SELECTED EXCERPT
* * *
Monday, August 17, 2015

The #hashtag/tic-tac-toe rivalry


I’m so old school I always feel like shouting “Paul Lynde to block!” every time I see a hashtag.
I wonder if devotees of tic-tac-toe resent how hashtags have stolen the thunder of one of the world’s oldest games.
Archeologists have unearthed evidence an early version of tic-tac-toe was played in the Roman Empire as far back as 100 B.C.
So it’s certainly conceivable Jesus Christ played tic-tac-toe.
Remember, He roamed the earth centuries before the advent of NFL on-line fantasy leagues and needed something to do to kill time.
It’s also possible, Him being Christ, He was pretty good. He could have been the Johnny Beauregard of His day.
As far as my superficial research can tell, Beauregard is the Babe Ruth of tic-tac-toe.
* * *
DATA EXCERPT
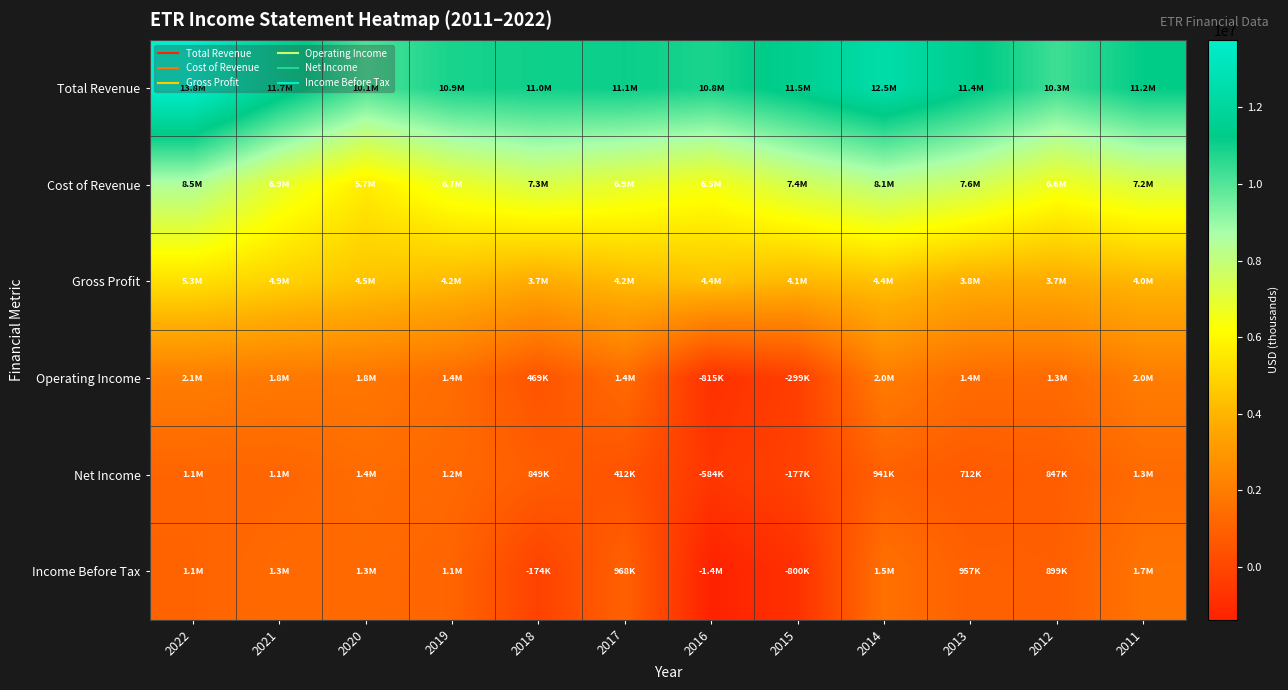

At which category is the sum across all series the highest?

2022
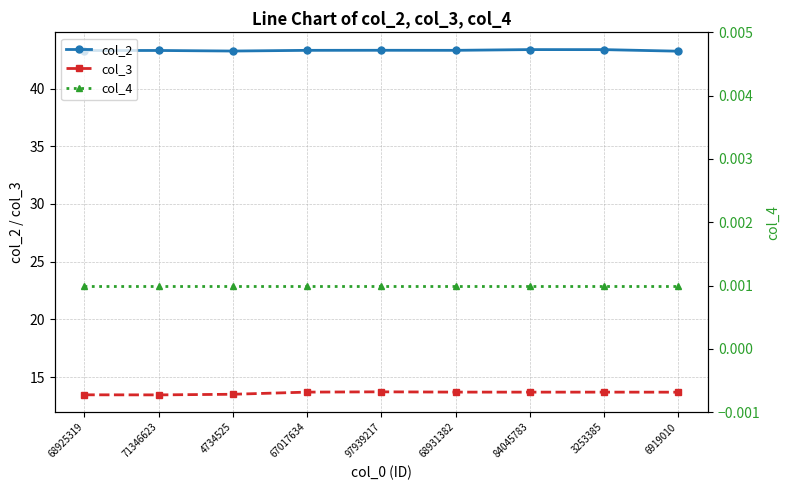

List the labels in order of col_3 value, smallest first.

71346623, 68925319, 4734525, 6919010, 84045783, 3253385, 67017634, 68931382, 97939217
* * *
TASKS
(A) In the tic-tac-toe post, how far back was an early version of the game played in the Roman Empire?
(B) State whether each statement agrees with the tic-tac-toe post, answering yes or no and quoting the deciding words: (i) the writer feels like shouting a line about Paul Lynde on seeing a hashtag; (ii) the post says Jesus Christ definitely played tic-tac-toe; (iii) the post calls Beauregard the Babe Ruth of tic-tac-toe.
The data plays no part in this work.

SOLUTIONS PER TASK
(A) As far back as 100 B.C.

(B)
(i) Yes: "I always feel like shouting “Paul Lynde to block!” every time I see a hashtag."
(ii) No: "So it’s certainly conceivable Jesus Christ played tic-tac-toe."
(iii) Yes: "Beauregard is the Babe Ruth of tic-tac-toe."